Selected text:
%%

Cytosolic TOP3α facilitates mitochondrial DNA sensing by cGAS.

Mitochondrial DNA (mtDNA) serves as a potent activator for cellular innate immune responses. Topoisomerase 3α (TOP3α), a type IA topoisomerase, is canonically localized to mitochondria and nuclei, but its enigmatic cytosolic fraction-observed over two decades ago-has remained functionally undefined. Here, we uncover a critical role for cytosolic TOP3α in amplifying mtDNA-triggered innate immunity. We observe that aberrant TOP3α expression causes mtDNA clustering and release via mPTP-VDAC, stimulating cGAS-mediated inflammatory responses. Cytosolic TOP3α facilitates the sensing of released mtDNA by cGAS and amplifies downstream innate immune signaling. Using an in vitro cell-free system, we reveal that TOP3α directly augments mtDNA interaction with cGAS, which in turn competes with TOP3α for mtDNA binding. A rare mutation of a highly conserved residue (G250D) of TOP3α impairs the assembly of TOP3α polypeptides into protein complexes and its binding to mtDNA. Furthermore, mutant TOP3α hinders cGAS-mtDNA interaction and compromises cGAS-driven immunity. Our findings reveal a function for cytosolic TOP3α as a regulator for cGAS-driven inflammation.

%%

Extracted data:
%%

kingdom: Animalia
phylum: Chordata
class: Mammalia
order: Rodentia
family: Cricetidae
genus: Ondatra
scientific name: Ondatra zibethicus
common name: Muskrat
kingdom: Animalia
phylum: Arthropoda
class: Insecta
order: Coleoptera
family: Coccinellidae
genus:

%%

Problem details: In the summary on cytosolic TOP3α and cGAS, list each effect the text gives for the G250D mutation of TOP3α.

Output for this task:
- It impairs the assembly of TOP3α polypeptides into protein complexes.
- It impairs TOP3α binding to mtDNA.
- It hinders cGAS-mtDNA interaction.
- It compromises cGAS-driven immunity.